Task instructions:
Rewrite the passage on Pinter's lecture from "Due to ill health" to "on British television.", swapping "Stockholm" for "Oslo".

Given text:
As widely predicted, the lecture attacked U.S. and British foreign policy, particularly the invasion of Iraq, which the dramatist described as “an act of blatant state terrorism.”

Due to ill health Pinter was unable to travel to Stockholm as originally planned. The 50-minute lecture, for which Pinter left his hospital bed, was pre-recorded in London and broadcast to the Swedish Academy and on British television.

Speaking in a fragile voice, perhaps the most surprising aspect of the address concerned his writing, about which Pinter is famously reticent. “I have often been asked how my plays come about. I cannot say. Nor can I sum up my plays, except to say this is what happened, that is what they said, that is what they did.”

If news of Pinter receiving the highest honor in literature was greeted with silence in Washington and Downing Street, both the U.S. and British governments may have felt justified in there muted response after last night’s scathing attack. The writer, whose dramas include the The Birthday Party, The Homecoming and The Caretaker, angrily and analytically blamed President George W. Bush and Prime Minister Tony Blair for thousands of innocent deaths and called for the two leaders to be called to account.

Extracted data:
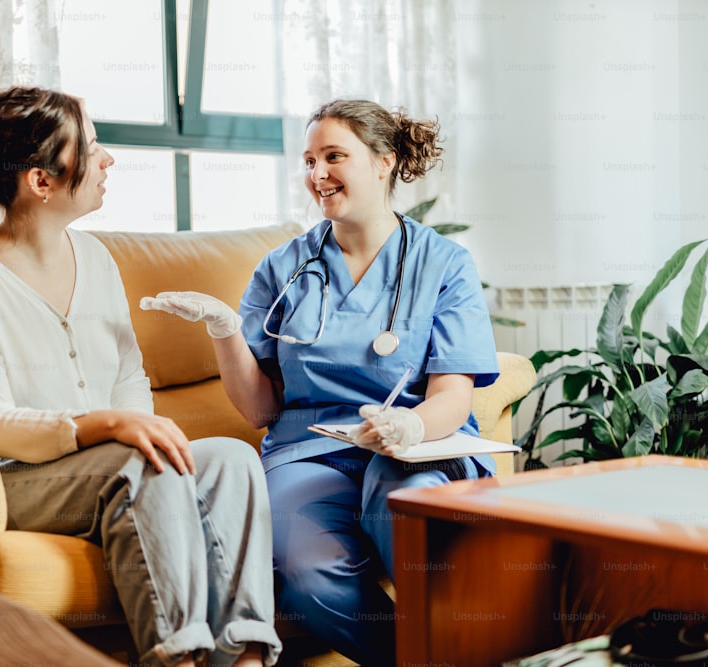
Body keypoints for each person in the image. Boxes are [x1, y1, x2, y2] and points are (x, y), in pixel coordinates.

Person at [0, 86, 281, 667]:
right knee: (143, 459)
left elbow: (128, 382)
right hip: (15, 475)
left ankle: (244, 657)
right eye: (91, 147)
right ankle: (179, 658)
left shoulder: (94, 258)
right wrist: (105, 426)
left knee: (231, 460)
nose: (108, 157)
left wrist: (128, 422)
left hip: (104, 468)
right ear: (42, 181)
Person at [141, 98, 500, 666]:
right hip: (310, 452)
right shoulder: (283, 268)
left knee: (409, 518)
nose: (317, 174)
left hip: (418, 445)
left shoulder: (444, 264)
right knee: (308, 578)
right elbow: (260, 409)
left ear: (384, 162)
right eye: (309, 160)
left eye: (334, 156)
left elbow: (453, 396)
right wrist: (226, 332)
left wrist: (408, 425)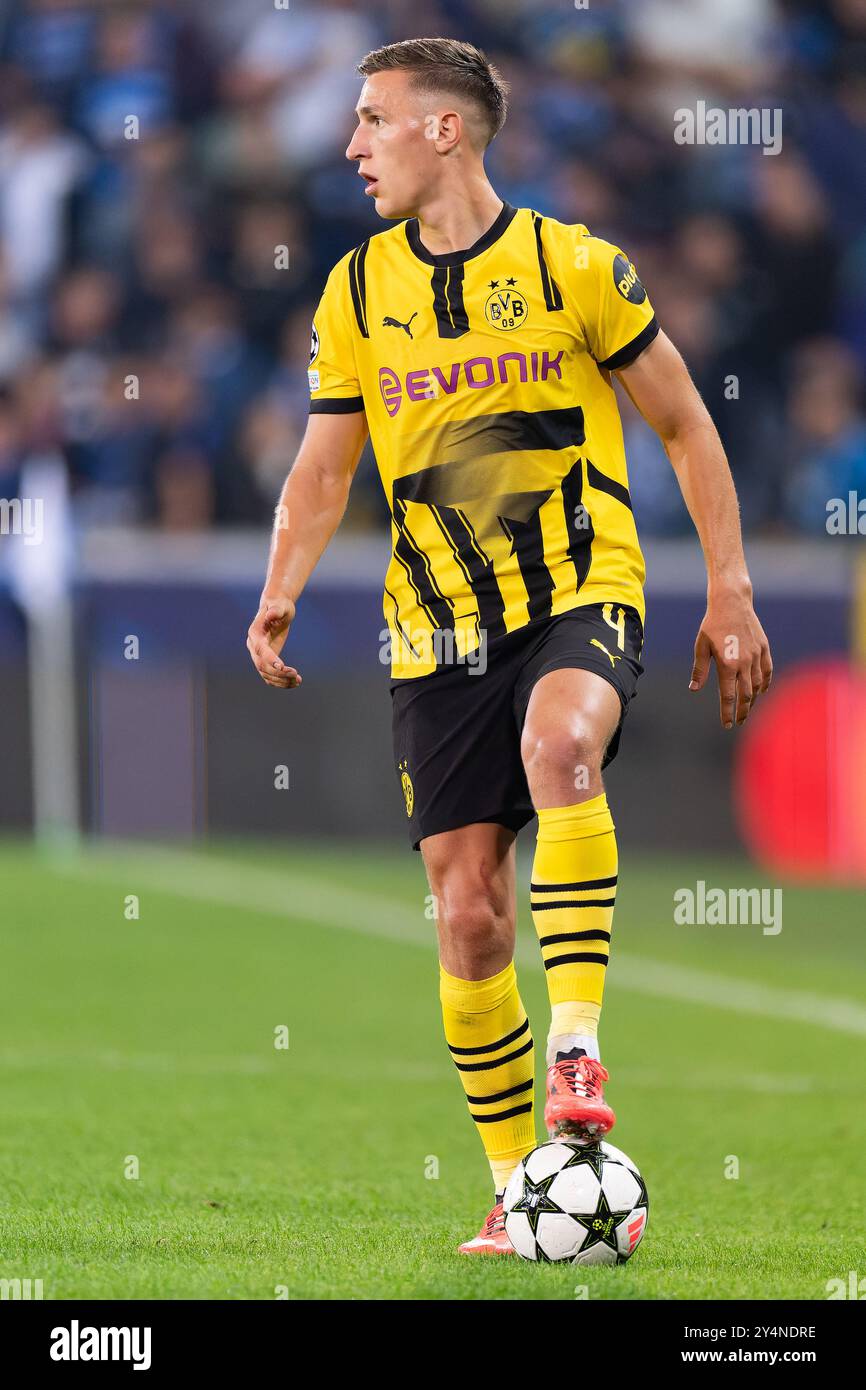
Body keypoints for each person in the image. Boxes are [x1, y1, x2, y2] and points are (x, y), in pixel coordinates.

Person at [246, 37, 772, 1256]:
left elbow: (686, 424)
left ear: (444, 131)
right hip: (433, 630)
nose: (350, 146)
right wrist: (280, 586)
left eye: (371, 120)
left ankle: (575, 1048)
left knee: (560, 742)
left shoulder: (573, 265)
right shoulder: (355, 290)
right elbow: (324, 468)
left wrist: (730, 589)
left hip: (578, 588)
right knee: (468, 914)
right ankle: (516, 1185)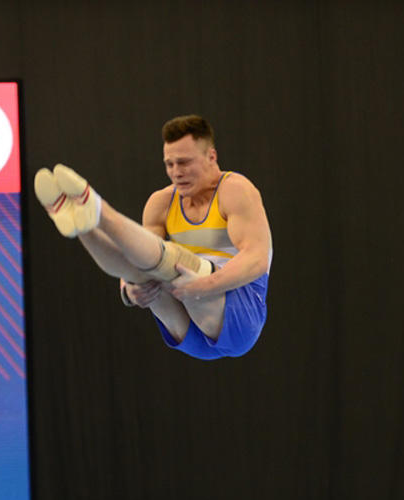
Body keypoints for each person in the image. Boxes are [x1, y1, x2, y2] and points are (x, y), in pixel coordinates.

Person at [33, 115, 272, 359]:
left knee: (176, 263)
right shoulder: (161, 202)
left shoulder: (235, 190)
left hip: (240, 317)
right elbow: (139, 255)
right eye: (170, 164)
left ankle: (98, 209)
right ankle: (81, 225)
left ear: (212, 156)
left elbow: (257, 259)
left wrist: (202, 286)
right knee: (140, 275)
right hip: (187, 328)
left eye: (184, 162)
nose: (176, 172)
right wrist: (129, 291)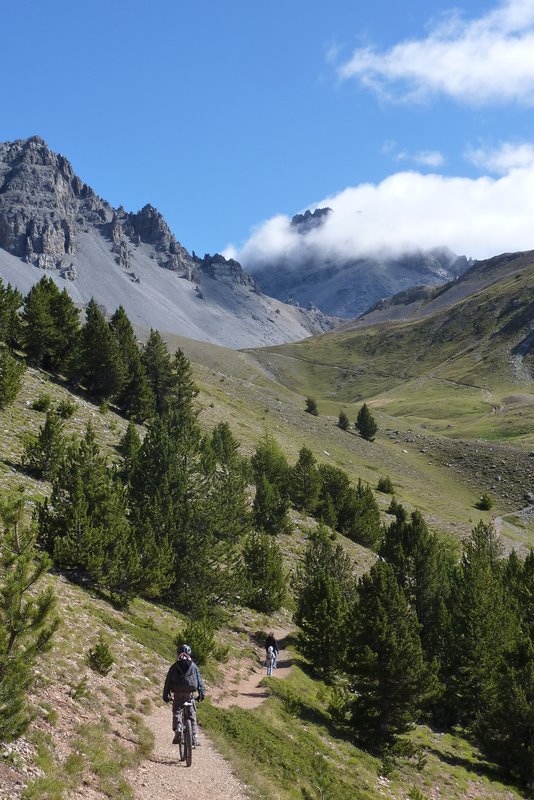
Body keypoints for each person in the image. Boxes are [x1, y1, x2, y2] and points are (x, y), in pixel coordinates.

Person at [163, 644, 205, 747]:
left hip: (177, 693)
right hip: (189, 694)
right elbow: (199, 681)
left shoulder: (174, 666)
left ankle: (178, 729)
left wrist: (165, 695)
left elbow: (167, 682)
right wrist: (201, 694)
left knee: (177, 710)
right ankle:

Solution:
Due to ill health Pinter was unable to travel to Oslo as originally planned. The 50-minute lecture, for which Pinter left his hospital bed, was pre-recorded in London and broadcast to the Swedish Academy and on British television.